● **Problem to solve**:
Continue the forum thread on freezing cinnamon rolls from the point where it stops.

● **Excerpted passage**:
* * * * *
# Freezing Cinnamon Rolls?



## Cattle&Cupcakes (Jan 13, 2009)

So yesterday I made Pioneer Woman's Cinnamon Rolls. They are TO DIE FOR. But the recipe makes 7 pans of them. I've already given most of them out, but I still have two pans left. Would you think they'd be safe to freeze in plastic wrap and foil??


----------



## Kim_NC (Sep 5, 2007)

I freeze baked goods all the time. I prefer to wrap in plastic wrap, then put in zip lock bags.

Also, I like to bake them only about 2/3 of the regular length of time....to the 'brown and serve' stage. When ready...thaw, pop in the oven for last few minutes of baking time.


----------



## Wisconsin Ann (Feb 27, 2007)

My mom used to make huge batches of breads and rolls a week or so before a holiday. She'd pop a dozen partially baked rolls in a plastic bag and freeze them, then reheat/bake for a meal.

She also did a lot of unbaked loaves in the freezer. Take them out, thaw, rise, and bake.

With completely baked breads you have to be double sure no frost gets in or they go soggy (and taste pretty bad). A double bag or a vacuum seal type thing works nicely. I used a ziplock with the air sucked out manually before I got a vacuum sealer. Take out a roll, pop it in the microwave for 30 seconds..and POOF! you've got a fresh baked goodie


----------



## Cattle&Cupcakes (Jan 13, 2009)
* * * * *
● **Raw records**:
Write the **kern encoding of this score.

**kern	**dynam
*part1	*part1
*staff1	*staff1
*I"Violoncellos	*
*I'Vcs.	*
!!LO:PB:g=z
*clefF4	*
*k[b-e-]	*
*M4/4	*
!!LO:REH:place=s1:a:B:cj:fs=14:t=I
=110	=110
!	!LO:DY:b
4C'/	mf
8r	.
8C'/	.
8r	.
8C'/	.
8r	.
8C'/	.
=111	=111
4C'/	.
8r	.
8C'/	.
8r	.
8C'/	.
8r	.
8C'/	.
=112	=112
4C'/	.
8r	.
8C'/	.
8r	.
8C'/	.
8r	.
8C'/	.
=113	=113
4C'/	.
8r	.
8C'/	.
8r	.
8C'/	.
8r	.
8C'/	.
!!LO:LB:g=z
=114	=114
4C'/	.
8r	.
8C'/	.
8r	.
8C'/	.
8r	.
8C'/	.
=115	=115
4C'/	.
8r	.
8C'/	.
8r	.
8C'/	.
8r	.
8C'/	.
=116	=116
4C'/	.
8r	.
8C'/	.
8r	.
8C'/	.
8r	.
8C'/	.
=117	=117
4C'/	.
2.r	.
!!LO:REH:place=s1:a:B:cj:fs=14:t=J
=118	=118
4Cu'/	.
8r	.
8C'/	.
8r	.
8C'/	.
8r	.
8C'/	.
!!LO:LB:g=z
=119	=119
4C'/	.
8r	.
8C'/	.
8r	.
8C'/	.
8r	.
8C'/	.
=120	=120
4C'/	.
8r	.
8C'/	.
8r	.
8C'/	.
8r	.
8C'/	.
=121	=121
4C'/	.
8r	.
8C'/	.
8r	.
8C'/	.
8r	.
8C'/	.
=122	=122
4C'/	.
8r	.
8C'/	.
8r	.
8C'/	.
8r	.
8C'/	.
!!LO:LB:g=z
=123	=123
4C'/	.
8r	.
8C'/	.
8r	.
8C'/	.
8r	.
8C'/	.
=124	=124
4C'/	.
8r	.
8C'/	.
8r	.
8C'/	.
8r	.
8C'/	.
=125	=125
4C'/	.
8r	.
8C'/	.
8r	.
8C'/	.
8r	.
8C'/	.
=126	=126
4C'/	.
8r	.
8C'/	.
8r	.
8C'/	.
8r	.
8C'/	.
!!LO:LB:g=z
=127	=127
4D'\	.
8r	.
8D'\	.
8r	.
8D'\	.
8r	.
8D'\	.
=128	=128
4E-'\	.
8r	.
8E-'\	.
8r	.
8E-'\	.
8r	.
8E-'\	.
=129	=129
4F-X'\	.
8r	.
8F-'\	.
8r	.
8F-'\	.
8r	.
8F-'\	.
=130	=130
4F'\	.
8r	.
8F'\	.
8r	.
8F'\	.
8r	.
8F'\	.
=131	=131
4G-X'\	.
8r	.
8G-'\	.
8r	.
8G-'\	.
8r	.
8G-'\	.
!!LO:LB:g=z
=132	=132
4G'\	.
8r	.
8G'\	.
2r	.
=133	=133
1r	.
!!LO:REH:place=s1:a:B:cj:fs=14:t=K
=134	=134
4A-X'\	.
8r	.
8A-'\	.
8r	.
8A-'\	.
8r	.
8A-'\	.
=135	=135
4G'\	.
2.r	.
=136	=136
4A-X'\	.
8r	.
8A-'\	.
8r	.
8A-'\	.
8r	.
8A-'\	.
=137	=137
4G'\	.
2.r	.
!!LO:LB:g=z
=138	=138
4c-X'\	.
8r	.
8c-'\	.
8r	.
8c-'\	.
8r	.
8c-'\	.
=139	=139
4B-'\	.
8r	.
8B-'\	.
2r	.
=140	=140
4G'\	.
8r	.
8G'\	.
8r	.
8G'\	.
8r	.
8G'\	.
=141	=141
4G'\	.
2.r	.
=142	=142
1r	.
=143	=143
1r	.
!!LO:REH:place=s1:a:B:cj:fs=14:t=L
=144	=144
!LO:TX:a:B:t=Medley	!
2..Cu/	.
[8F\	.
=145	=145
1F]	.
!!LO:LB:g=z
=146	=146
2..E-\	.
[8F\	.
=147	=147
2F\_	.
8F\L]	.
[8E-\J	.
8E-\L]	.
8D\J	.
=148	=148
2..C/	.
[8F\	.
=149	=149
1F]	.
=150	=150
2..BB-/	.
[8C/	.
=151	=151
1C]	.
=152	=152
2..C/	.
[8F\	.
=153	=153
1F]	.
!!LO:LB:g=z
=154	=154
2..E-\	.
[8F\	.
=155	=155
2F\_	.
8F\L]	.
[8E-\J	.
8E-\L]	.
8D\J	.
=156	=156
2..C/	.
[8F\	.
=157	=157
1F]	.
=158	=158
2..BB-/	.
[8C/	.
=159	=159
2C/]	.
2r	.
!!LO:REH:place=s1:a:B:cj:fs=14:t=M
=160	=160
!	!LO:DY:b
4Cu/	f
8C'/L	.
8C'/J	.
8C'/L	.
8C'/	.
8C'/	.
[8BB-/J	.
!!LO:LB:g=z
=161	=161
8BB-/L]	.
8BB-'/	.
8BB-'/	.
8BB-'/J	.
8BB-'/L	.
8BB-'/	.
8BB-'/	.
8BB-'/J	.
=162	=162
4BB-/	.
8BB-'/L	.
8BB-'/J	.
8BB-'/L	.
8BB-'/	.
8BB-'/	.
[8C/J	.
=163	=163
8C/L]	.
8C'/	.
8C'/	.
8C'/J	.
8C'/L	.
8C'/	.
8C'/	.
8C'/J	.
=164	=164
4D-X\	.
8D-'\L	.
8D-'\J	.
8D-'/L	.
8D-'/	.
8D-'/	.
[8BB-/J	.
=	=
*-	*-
* * * * *
● **Solved exercise**:
Awesome. Thank you!!!


----------



## littlekari (Jul 10, 2008)

I like to freeze them right after I roll them up and cut them. I put them on a pan lined with wax paper and freeze them. I take them out and wrap them or put them in a freezer bag and put them back in the freezer. When I need them I take out what I need put them in a greased pan and let them set at room temp over night--usually before I go to bed. The next morning I pop them right into the hot oven and we have fresh rolls!

If they are froze individually they don't stick together and you can make 1 or 24.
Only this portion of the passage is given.